If bitcoin grows large enough to offer a viable alternative to the fiat system, by way of its existence, it could create a natural curb on the excesses of fiat abuse. Right now -- particularly in the US -- there is no real force for restraint on fiat abuse because there is no viable alternative. So we trip along slowly ... or, recently, quickly ... until it's too late. A robust alternative might constrain the US from being too egregious in its monetary and fiscal policies and, as such, allow society to reap the benefits of having a flexible fiat system without us ever stepping over into the abuse-failure case. And if we still can't resist the temptation to abuse the fiat system, well then, at least we have an alternative.

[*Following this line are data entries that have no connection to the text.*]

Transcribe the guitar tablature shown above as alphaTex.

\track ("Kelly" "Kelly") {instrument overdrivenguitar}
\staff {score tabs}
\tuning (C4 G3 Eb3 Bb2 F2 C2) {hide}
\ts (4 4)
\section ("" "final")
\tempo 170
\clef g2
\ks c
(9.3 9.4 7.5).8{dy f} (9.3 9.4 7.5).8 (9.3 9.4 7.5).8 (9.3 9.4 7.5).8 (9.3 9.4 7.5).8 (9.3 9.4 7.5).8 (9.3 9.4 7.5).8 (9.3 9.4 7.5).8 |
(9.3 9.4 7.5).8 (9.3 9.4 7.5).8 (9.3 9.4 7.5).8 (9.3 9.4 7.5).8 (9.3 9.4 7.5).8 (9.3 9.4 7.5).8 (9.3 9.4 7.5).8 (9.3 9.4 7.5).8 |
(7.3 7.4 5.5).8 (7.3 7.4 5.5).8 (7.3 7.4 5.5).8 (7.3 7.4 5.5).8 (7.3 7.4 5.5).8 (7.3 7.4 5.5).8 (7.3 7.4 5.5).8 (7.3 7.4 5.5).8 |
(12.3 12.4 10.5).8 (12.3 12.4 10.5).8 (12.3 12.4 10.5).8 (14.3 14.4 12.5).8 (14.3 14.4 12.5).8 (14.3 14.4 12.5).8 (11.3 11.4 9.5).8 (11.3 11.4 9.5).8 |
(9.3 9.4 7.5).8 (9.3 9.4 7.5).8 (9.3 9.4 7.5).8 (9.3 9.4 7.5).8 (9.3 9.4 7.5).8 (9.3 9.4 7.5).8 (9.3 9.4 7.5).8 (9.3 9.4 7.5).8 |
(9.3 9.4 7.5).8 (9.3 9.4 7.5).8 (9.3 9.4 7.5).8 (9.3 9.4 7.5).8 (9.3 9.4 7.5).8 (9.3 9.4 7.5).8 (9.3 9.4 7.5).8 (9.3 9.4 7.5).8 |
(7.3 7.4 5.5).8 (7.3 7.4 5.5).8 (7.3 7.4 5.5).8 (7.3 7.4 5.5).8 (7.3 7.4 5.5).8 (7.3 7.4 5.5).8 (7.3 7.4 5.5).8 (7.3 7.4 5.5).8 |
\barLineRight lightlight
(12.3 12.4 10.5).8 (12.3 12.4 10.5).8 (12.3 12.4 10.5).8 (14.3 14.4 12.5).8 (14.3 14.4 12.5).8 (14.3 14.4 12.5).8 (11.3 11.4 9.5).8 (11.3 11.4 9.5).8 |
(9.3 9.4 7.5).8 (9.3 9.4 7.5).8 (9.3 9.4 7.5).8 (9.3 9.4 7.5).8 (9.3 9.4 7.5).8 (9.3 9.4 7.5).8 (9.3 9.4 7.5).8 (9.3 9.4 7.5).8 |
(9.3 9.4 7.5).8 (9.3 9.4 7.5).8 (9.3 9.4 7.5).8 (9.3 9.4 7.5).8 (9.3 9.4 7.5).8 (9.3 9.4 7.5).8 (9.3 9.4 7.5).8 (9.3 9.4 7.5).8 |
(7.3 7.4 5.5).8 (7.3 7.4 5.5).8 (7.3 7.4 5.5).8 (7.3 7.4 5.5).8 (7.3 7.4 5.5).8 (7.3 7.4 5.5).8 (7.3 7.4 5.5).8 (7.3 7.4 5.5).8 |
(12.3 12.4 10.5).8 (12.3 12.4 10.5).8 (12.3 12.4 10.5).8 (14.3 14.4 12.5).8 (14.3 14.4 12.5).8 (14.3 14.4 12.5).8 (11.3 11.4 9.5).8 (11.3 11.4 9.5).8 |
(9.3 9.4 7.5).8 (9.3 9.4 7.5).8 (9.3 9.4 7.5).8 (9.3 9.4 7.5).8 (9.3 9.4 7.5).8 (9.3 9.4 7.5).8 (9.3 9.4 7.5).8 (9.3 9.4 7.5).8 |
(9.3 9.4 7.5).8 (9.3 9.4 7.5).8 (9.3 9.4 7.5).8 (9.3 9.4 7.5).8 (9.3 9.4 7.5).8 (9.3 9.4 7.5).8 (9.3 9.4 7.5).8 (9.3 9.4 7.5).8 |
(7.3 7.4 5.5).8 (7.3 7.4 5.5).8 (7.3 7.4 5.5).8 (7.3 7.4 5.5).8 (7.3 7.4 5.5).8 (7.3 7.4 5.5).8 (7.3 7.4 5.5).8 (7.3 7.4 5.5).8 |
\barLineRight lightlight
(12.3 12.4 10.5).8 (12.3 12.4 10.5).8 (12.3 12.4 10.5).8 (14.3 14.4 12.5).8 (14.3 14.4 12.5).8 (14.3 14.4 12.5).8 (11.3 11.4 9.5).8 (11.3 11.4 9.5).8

I don't disagree with anything you say, yet I can't bring myself to completely discount the idea that some not-insubstantial fraction of bitcoin millionaires/billionaires are quietly putting their thumb on the scales with politicians and governments and quietly funding save-the-planet type ventures. Their silence may be because 1) crypto money may still have some stigma associated with it, 2) many big philanthropists/planet-savers prefer to be anonymous rather than show off how charitable they are., or 3) some combo of both. IDK how much scale tipping they're actually doing, versus buying lambos and so forth. All I know is that the biggest, most influential money usually talks only in whispers.